Captain Vorpatril's Alliance by Lois McMaster Bujold
And this is the most recent -- though not the latest, since it's actually set earlier in time than the prior book, Cryoburn -- book in Bujold's long-running "Vorkosigan" series. It's the long-promised "Ivan book," focusing on the usual series hero's ne'er-do-well cousin (who actually isn't all that ne'er-do-well, actually; it's just that he seems that way compared with omnicompetent, manic Miles).

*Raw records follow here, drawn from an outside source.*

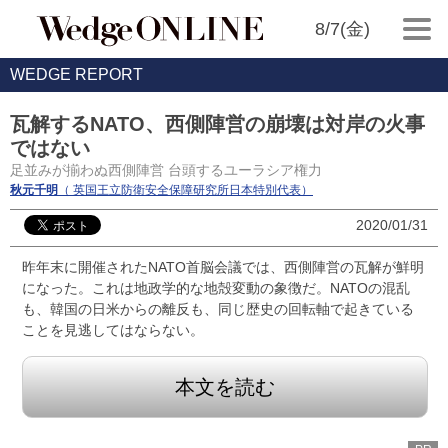
8/7(金)
WEDGE REPORT
瓦解するNATO、西側陣営の崩壊は対岸の火事
ではない
足並みが揃わぬ西側陣営 台頭するユーラシア権力
秋元千明
（ 英国王立防衛安全保障研究所日本特別代表）
2020/01/31
昨年末に開催されたNATO首脳会議では、西側陣営の瓦解が鮮明
になった。これは地政学的な地殻変動の象徴だ。NATOの混乱
も、韓国の日米からの離反も、同じ歴史の回転軸で起きている
ことを見逃してはならない。
本文を読む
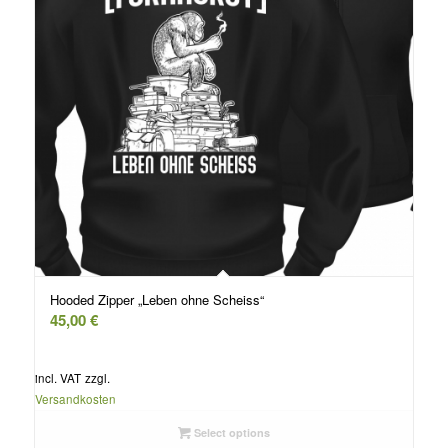
Hooded Zipper „Leben ohne Scheiss“
45,00
€
incl. VAT
zzgl.
Versandkosten
Select options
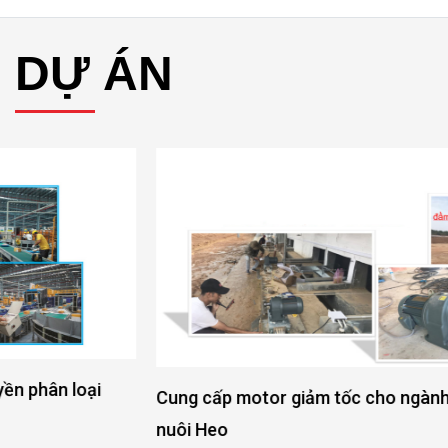
ĐỘNG CƠ ĐIỆN 6 CỰC
XEM THÊM ĐỘNG
CƠ ĐIỆN 8 CỰC
DỰ ÁN
Cung cấp motor giảm tốc cho ngành chăn nuôi Tôm và
nuôi Heo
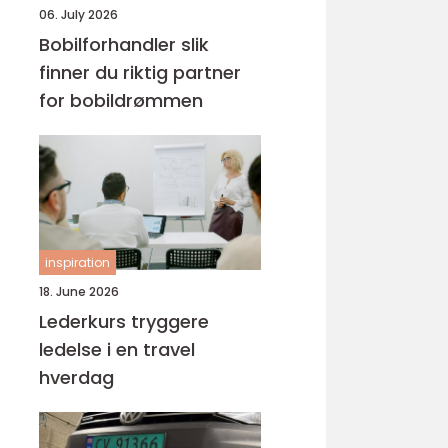
06. July 2026
Bobilforhandler slik
finner du riktig partner
for bobildrømmen
inspiration
18. June 2026
Lederkurs tryggere
ledelse i en travel
hverdag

And it's been thoroughly chewed up and digested by the fans of the series by this point; I wouldn't at all be surprised if there were already page-by-page concordances of Alliance explaining which plots of which entire books Bujold tosses off in a sentence of dialogue.
Personally, I enjoy reading Bujold's books, but I don't feel the need to re-read the entire series before a new one so all of the references are fresh -- I also don't think Bujold deliberately writes for that audience either, but her quietly competent and all-encompassing style makes it a useful reading technique.
I've always liked Ivan better than Miles -- Miles is the kind of person I'd try very hard to avoid in real life, while Ivan is someone I could aspire to be, if I was born into the minor nobility of a far-future alien world -- so seeing him find what I must assume is the love of his life (Bujold doesn't do divorces for her viewpoint characters) was nice.
So, this is Bujold in mostly-light mode, along the lines of A Civil Campaign (though not as frivolous as that book), and it's better-balanced than the last Vorkosigan novel, 2010's Cryoburn. But the people who are likely to want to read this book probably already have. Hope you all liked it.